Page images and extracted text
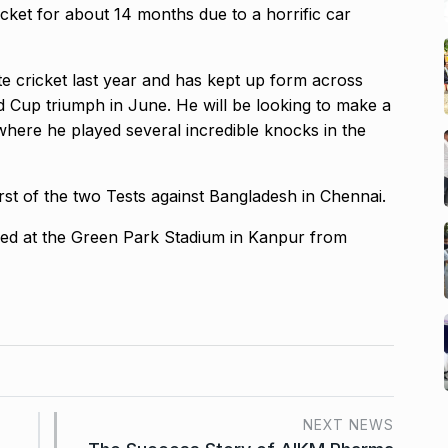
icket for about 14 months due to a
horrific car
ite cricket last year and has kept up form across
ld Cup triumph in June.
He will be looking to make a
where he played several incredible knocks in the
irst of the two Tests against Bangladesh in Chennai.
ayed at the Green Park Stadium in Kanpur from
NEXT NEWS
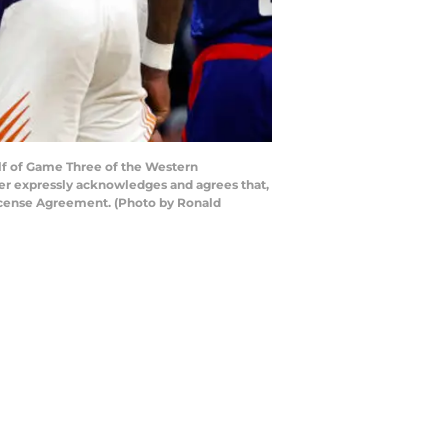
lf of Game Three of the Western
ser expressly acknowledges and agrees that,
License Agreement. (Photo by Ronald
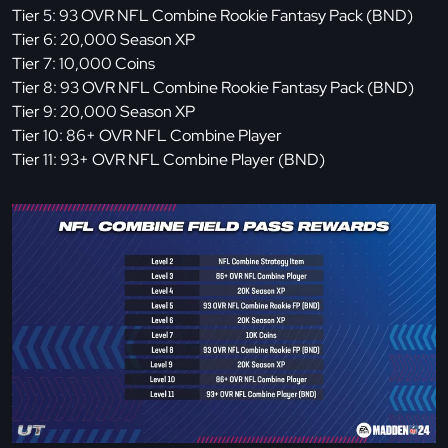
Tier 5: 93 OVR NFL Combine Rookie Fantasy Pack (BND)
Tier 6: 20,000 Season XP
Tier 7: 10,000 Coins
Tier 8: 93 OVR NFL Combine Rookie Fantasy Pack (BND)
Tier 9: 20,000 Season XP
Tier 10: 86+ OVR NFL Combine Player
Tier 11: 93+ OVR NFL Combine Player (BND)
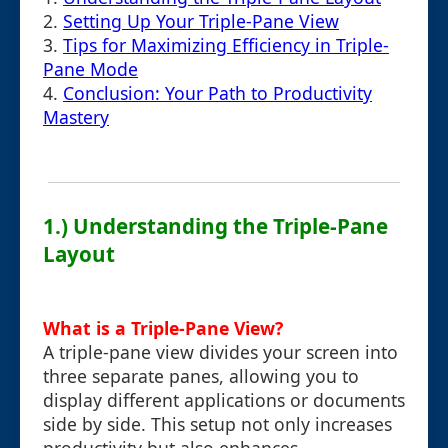
2.
Setting Up Your Triple-Pane View
3.
Tips for Maximizing Efficiency in Triple-
Pane Mode
4.
Conclusion: Your Path to Productivity
Mastery
1.) Understanding the Triple-Pane
Layout
What is a Triple-Pane View?
A triple-pane view divides your screen into
three separate panes, allowing you to
display different applications or documents
side by side. This setup not only increases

### TO DO
With the pictures omitted, print each line of the data above precisely as given.

### RESULT
icket for about 14 months due to a
horrific car
ite cricket last year and has kept up form across
ld Cup triumph in June.
He will be looking to make a
where he played several incredible knocks in the
irst of the two Tests against Bangladesh in Chennai.
ayed at the Green Park Stadium in Kanpur from
NEXT NEWS
lf of Game Three of the Western
ser expressly acknowledges and agrees that,
License Agreement. (Photo by Ronald
Tier 5: 93 OVR NFL Combine Rookie Fantasy Pack (BND)
Tier 6: 20,000 Season XP
Tier 7: 10,000 Coins
Tier 8: 93 OVR NFL Combine Rookie Fantasy Pack (BND)
Tier 9: 20,000 Season XP
Tier 10: 86+ OVR NFL Combine Player
Tier 11: 93+ OVR NFL Combine Player (BND)
2.
Setting Up Your Triple-Pane View
3.
Tips for Maximizing Efficiency in Triple-
Pane Mode
4.
Conclusion: Your Path to Productivity
Mastery
1.) Understanding the Triple-Pane
Layout
What is a Triple-Pane View?
A triple-pane view divides your screen into
three separate panes, allowing you to
display different applications or documents
side by side. This setup not only increases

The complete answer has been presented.